The Consent Judgment provides a broad range of relief and preventative measures to ensure future compliance with state and federal fair housing laws, including preventing Century 21 from mentioning the lead status of rental properties in future advertisements (unless it is de-leaded), requiring Century 21 to provide fair housing training to its employees, reporting all discrimination complaints to the Attorney General’s Office and maintaining records of applications received. The defendants must also pay $15,000, with a payment of $10,000 to the Fair Housing Center and a suspended civil penalty of $5,000 to the Commonwealth, pending compliance with the terms of the judgment. The judgment further requires the defendants to state “It is against the law of Massachusetts to refuse to rent to families with children” in future advertisements.

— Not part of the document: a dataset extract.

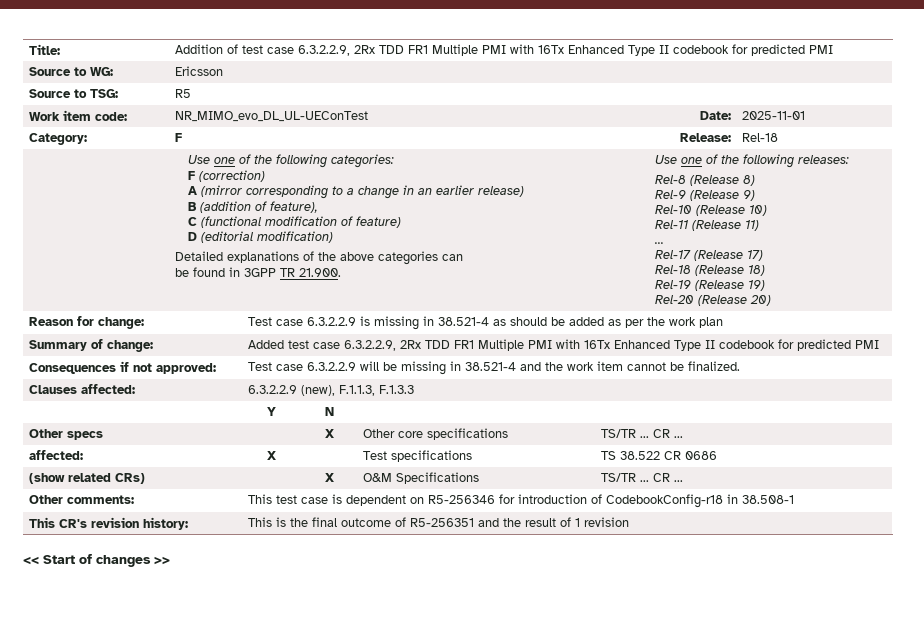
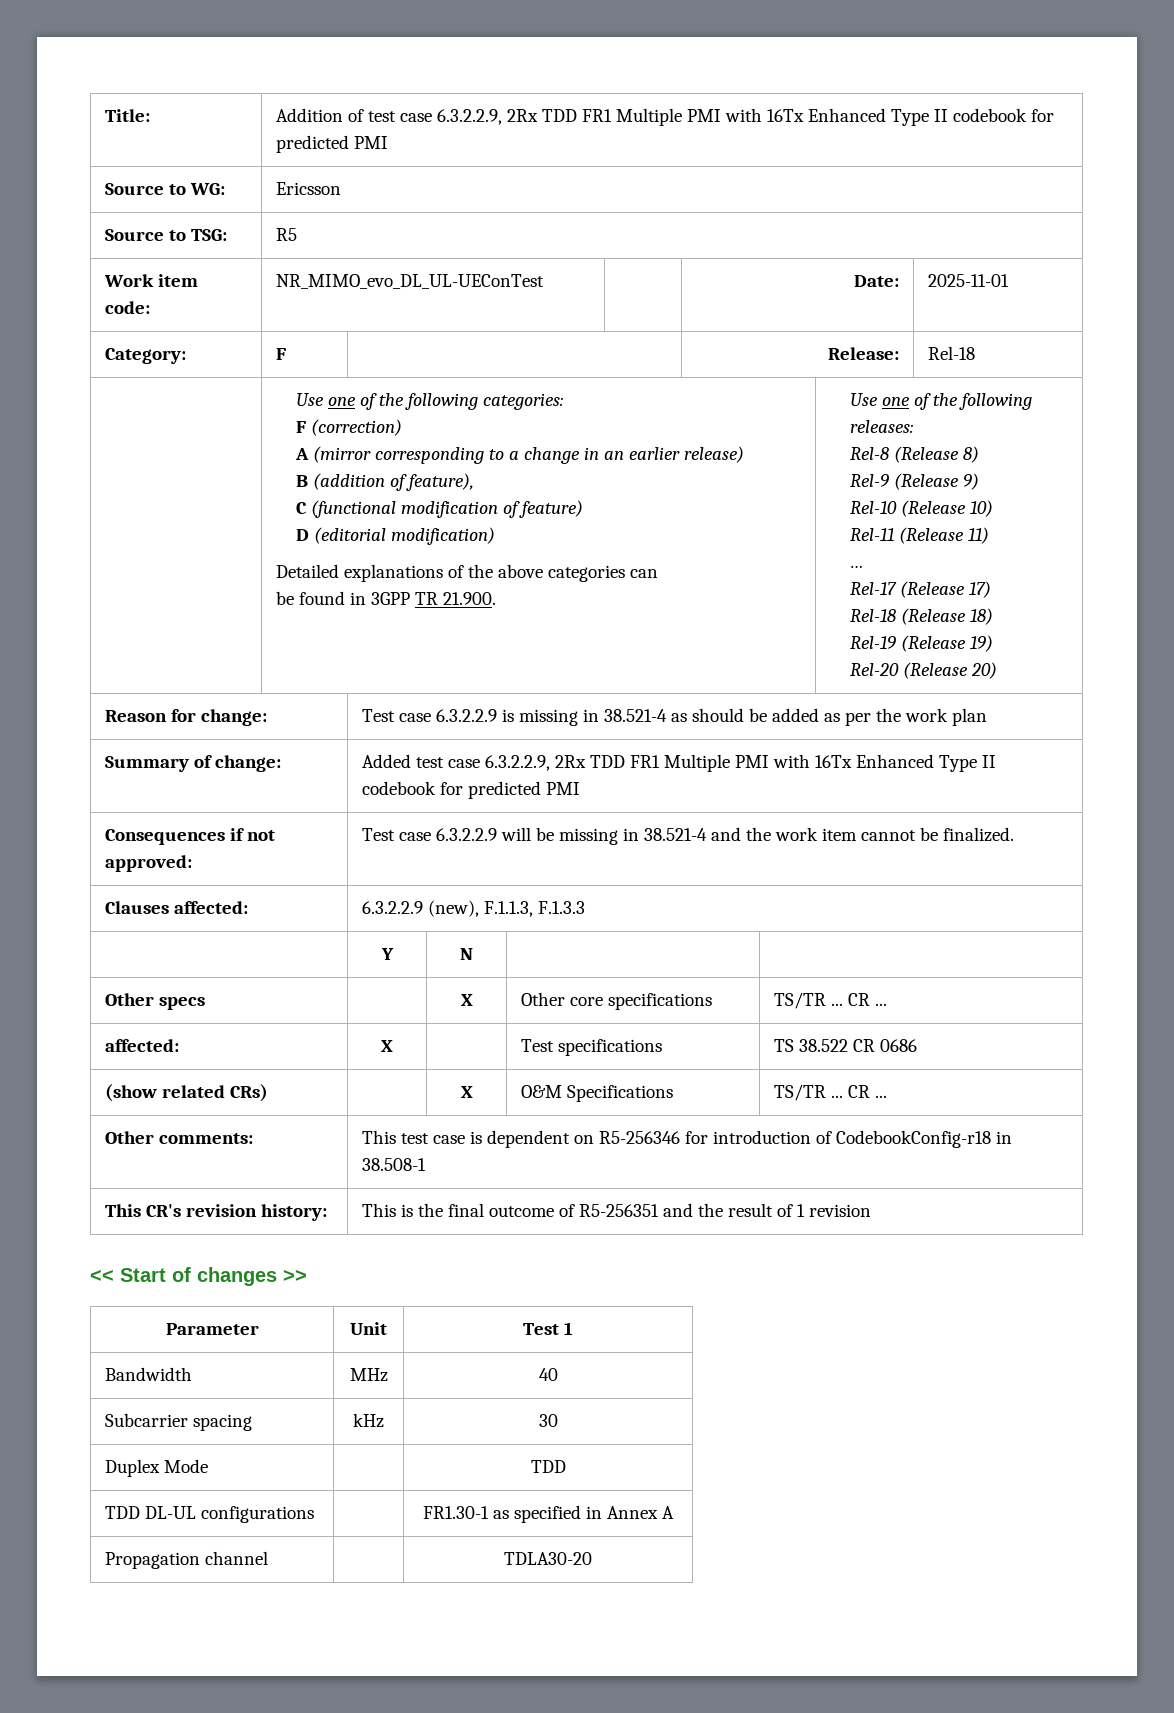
(170, 560) none -> [165,1323,259,1335] [350,1322,387,1335] [523,1322,573,1335] [105,1367,193,1381] [349,1368,388,1382] [538,1368,558,1381] [105,1413,253,1431] [353,1413,384,1428] [538,1414,558,1427] [105,1459,209,1477] [530,1460,566,1473] [105,1506,315,1523] [423,1505,674,1523] [105,1551,269,1569] [504,1552,592,1565] // Parameter | Unit | Test 1 // Bandwidth | MHz | 40 // Subcarrier spacing | kHz | 30 // Duplex Mode | | TDD // TDD DL-UL configurations | | FR1.30-1 as specified in Annex A // Propagation channel | | TDLA30-20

Greater Metropolitan Real Estate & Central Real Estate
According to the complaint filed yesterday in Suffolk Superior Court against Greater Metropolitan Real Estate, Inc. (“GMRE”), located in Malden, and its employees Dotty Ryan and Gianna Rosa, GMRE engaged in a pattern of discrimination against families with children, which included posting advertisements on Craigslist stating the lead status of properties. GMRE employees asked about the ages of children, incorrectly informed testers that it is against the law to rent to someone with a child under six years old, that de-leading would cost thousands of dollars, and that an employee does not rent apartments with lead paint to families with young children. Ultimately, GMRE refused to show the properties to testers with children while showing them freely to individuals without children, even offering to discount the rent to tester because she did not have children under six.
According to the complaint filed yesterday in Suffolk Superior Court against Central Real Estate, NQ, LLC, (“Central Real Estate”), located in Quincy, and its agent Elizabeth J. Forde, Central Real Estate posted advertisements on Craigslist.org that indicated the possible presence of lead paint. Central Real Estate employees asked about the ages of children, told testers that owners were not comfortable renting to a family with a baby, and refused to rent to them.

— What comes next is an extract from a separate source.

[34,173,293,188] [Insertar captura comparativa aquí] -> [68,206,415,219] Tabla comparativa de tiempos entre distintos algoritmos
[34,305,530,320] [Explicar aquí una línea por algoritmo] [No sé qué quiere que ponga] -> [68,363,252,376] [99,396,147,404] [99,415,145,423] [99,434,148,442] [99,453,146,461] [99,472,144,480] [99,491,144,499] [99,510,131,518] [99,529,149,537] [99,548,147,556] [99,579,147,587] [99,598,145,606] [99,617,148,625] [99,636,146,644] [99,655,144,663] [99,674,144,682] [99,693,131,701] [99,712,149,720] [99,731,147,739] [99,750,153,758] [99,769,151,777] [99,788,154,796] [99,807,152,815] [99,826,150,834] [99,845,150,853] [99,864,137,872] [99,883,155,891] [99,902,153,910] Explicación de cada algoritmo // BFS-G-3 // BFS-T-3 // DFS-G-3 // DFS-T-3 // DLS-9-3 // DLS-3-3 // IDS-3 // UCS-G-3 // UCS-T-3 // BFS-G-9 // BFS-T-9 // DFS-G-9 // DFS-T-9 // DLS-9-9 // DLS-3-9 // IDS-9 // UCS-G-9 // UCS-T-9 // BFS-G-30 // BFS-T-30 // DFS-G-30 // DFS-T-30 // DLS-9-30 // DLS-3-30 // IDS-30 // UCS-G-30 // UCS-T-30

As an advocate for victim and consumer rights, Attorney General Coakley’s office works to ensure that the civil rights and liberties of visitors and residents of the Commonwealth are preserved and protected. Under federal and state fair housing laws, it is illegal to discriminate against an individual or a family seeking housing because of a person’s race, color, religion, sex, familial status (e.g. children or marital status), national origin, or handicap/disability. These laws also prohibit discrimination in advertising, public housing, and actions taken by realtors, landlords, mortgage lenders and brokers. Since taking office in January 2007, Attorney General Coakley’s office has obtained judgments in 91 housing discrimination cases brought against landlords, property managers, and/or real estate companies.
This matter was handled by Assistant Attorneys General Adam Hollingsworth and Patricio Rossi of AG Coakley’s Civil Rights Division, in partnership with the Fair Housing Center.